[Texte retenu]

1. Une nécessaire définition
Pour bien comprendre ce qu'est un film culte, il suffit déjà de reprendre la définition du mot "Culte". Le caractère religieux du mot renvoie par extension, comme le précise Le petit Robert à "une admiration mêlée de vénération que l'on voue à quelqu'un ou quelque chose." Comme dans un culte religieux, cela s'accompagne de pratiques réglées pour rendre hommage à l'objet ou la personne à qui on voue un culte. Ainsi, un film culte serait un film qui aurait des spectateurs honorant l'objet filmique, le réalisateur ou les acteurs de manière régulière par des pratiques quasi rituelles.

A bien y regarder, rares sont ce genre de films. Pourtant il en existe quelques uns parmi lesquels il faut évidemment citer The Rocky horror picture Show de Jim Sharman en 1975. Dans cette comédie musicale déjantée, les spectateurs se sont totalement appropriés l'oeuvre au point que des dizaines de clubs de fans se sont créés, connaissent le film par coeur, et participent activement dans la salle lors des projections du film. Un tel brosse les dents d'une bouche tournée en gros plans, tel autre mime ou répond aux répliques des personnages, tous dansent les chorégraphies des parties musicales, le tout avec des tenues excentriques reproduisant celles des personnages du film. Une telle dévotion est assez rarement aussi organisée pendant la projection d'un film. De même, l'ensemble des "dévôts" répond à une hiérarchie et à des règles cultuelles bien déterminées. Nul ne peut intervenir quand bon lui semble dans cette cérémonie cinématographique.
Ce film de près de quarante ans répond donc à une partie de la définition du culte. Il y répond encore davantage dans le sens où ce culte se transmet à des générations postérieures à la sortie du film si bien qu'aujuord'hui encore, des clubs de jeunes "mystiques" reproduisent les gestes cultuels de leurs aînés.

[Données étudiées]
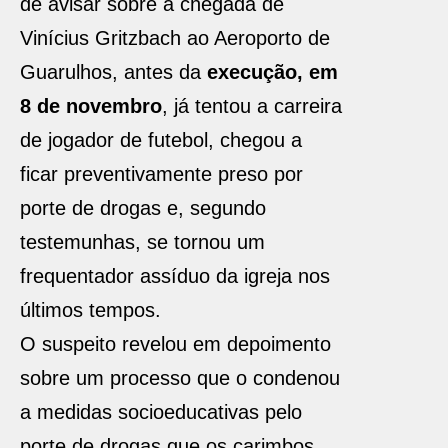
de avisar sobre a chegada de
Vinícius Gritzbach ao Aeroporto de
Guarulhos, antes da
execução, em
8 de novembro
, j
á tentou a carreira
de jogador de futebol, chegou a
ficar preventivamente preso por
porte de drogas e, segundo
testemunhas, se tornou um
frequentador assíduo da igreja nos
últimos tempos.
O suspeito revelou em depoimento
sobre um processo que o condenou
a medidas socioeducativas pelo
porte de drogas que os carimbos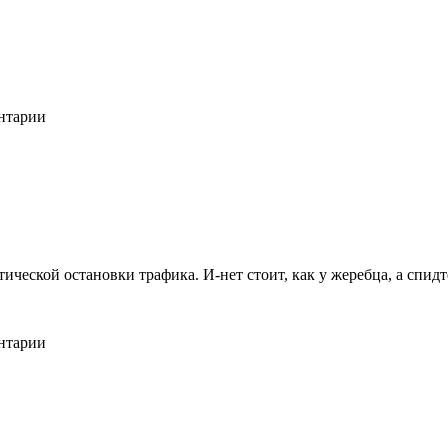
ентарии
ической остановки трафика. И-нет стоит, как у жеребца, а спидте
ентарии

---

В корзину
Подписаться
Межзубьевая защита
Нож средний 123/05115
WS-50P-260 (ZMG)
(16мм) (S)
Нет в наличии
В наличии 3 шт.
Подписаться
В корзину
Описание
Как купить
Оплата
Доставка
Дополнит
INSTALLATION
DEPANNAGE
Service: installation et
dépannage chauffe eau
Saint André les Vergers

[Consigne 1] D'après le texte retenu, en quelle année est sorti The Rocky horror picture Show de Jim Sharman ?
[Consigne 2] Réécrivez le passage du texte retenu qui va de « Ce film de près » jusqu'à « de leurs aînés. » inclus, en remplaçant « aînés » par « prédécesseurs ».
Les enregistrements n'ont aucun rapport avec le texte retenu.

[Réponse 1] En 1975.

[Réponse 2]
Ce film de près de quarante ans répond donc à une partie de la définition du culte. Il y répond encore davantage dans le sens où ce culte se transmet à des générations postérieures à la sortie du film si bien qu'aujuord'hui encore, des clubs de jeunes "mystiques" reproduisent les gestes cultuels de leurs prédécesseurs.